Underscoring the importance of releasing as many people as possible to preserve human rights and community safety, the UCLA School of Law’s Bail Practicum has just penned a new report, titled “Counting the Days: The Story of Prolonged Detention During COVID-19.”

Using declarations from numerous community members who are incarcerated in LA County jails pretrial, and analyzing County data, the report shows that our community members are being incarcerated pretrial for longer periods during COVID-19 than they were prior to COVID-19.

The UCLA report states, “Hundreds, if not thousands of people, considered legally innocent, find their access to the courts and counsel, two of the most important rights in our criminal legal system, cut off. People are missing court hearings and experiencing lengthy trial delays, all while being exposed for increasingly longer periods of time in the jails, considered some of the deadliest congregate living settings in the country.”

In a press release accompanying the report, UCLA’s Bail Practicum shared critical data about these jumps in the length of pretrial incarceration, saying: “People incarcerated in Los Angeles County jails pretrial are being held for longer periods of time during the COVID-19 pandemic than prior to the pandemic. While 35% of the pretrial population in January had been in custody for six months or longer, in September it jumped to 41%.” This report data shows us that, rather than decarcerating, as public health experts call us to do during the pandemic, the County is holding people longer pretrial, thus violating their right to a speedy trial, and harming community safety by furthering conditions that increase the spread of COVID.

Even though the County is aware of the grave risk people incarcerated in the jails face during COVID-19, many County actors have exacerbated this crisis rather than take every action to protect people who they have a duty to serve. Litigation that was filed in April against the County by Justice LA member organizations like Dignity and Power Now and Youth Justice Coalition, as well as by Black Lives Matter co-founder Patrisse Cullors, has not led to any decrease in the jail population; in fact, the LA County Sheriff’s Department continues to book increasingly more people into custody during this dangerous time. Recently, a judge ordered San Quentin to be depopulated by 50%

Similarly, in a powerful litigation victory led by ACLU of Southern California, a judge ordered a 50% depopulation of Orange County as well. These judgments were based on public health experts’ opinions. Experts know that without these reductions in jail populations, community members’ lives are at risk. Lex Steppling, Director of Campaigns and Policy at Dignity and Power Now, remarks of the situation: “LA County cannot continue to let people die and risk more and more lives in service of political inertia.”

Los Angeles County can take action now, without a judge’s order, to reduce the jail population. The County managed to reduce jail populations by over five thousand people at the beginning of the pandemic, and they must do it once again.

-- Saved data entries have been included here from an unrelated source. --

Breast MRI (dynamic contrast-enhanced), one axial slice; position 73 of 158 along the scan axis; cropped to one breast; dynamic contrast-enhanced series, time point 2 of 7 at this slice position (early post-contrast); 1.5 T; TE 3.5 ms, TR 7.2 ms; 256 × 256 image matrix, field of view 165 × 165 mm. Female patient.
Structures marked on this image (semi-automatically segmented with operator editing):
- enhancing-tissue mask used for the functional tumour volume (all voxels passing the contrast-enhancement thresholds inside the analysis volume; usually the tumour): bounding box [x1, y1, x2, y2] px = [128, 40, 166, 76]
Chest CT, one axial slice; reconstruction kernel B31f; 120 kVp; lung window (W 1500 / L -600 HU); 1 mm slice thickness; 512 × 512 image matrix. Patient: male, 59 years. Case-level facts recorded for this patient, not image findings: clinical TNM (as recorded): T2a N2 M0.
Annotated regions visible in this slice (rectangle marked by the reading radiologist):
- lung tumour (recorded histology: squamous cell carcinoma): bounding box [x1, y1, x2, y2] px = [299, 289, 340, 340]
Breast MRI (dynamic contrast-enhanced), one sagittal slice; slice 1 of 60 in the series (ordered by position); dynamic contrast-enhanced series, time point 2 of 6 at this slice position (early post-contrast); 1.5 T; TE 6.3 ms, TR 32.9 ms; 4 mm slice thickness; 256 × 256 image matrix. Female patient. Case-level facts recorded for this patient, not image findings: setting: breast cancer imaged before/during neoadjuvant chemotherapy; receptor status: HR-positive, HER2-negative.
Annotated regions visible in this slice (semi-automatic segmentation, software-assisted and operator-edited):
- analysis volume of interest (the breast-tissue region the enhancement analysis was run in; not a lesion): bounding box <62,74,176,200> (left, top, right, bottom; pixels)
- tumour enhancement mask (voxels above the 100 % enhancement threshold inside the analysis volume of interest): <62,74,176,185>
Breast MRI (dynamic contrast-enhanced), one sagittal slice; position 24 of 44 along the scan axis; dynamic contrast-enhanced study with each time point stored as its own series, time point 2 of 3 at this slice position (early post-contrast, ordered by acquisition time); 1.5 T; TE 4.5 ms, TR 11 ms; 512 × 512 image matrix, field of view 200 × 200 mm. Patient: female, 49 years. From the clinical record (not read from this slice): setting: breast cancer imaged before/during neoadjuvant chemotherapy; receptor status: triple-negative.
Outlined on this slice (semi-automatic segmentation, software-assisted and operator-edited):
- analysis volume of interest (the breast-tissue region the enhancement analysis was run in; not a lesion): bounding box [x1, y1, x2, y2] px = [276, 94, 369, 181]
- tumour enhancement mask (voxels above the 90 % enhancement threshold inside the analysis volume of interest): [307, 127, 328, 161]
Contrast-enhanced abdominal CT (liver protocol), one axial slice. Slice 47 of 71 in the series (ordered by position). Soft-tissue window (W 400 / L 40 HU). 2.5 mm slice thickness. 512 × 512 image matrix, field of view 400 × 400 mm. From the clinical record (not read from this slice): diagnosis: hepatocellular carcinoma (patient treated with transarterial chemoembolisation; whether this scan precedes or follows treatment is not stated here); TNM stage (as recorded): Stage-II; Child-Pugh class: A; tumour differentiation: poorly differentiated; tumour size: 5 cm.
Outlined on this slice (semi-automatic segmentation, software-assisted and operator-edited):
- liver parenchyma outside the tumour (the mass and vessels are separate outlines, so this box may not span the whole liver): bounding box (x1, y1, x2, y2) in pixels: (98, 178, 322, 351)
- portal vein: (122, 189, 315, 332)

 Alicia Virani, professor in the Bail Practicum at the UCLA School of Law, says, “What is most imperative at this moment in time, amidst the surge in COVID-19 rates, is that people are safely released into the community, are tested prior to being released to prevent community spread, and that in-custody trials are prioritized and safely carried out.”

We must follow the advice of public health experts and community leaders to ensure the safety of our incarcerated loved ones by moving to safely release people being held pretrial.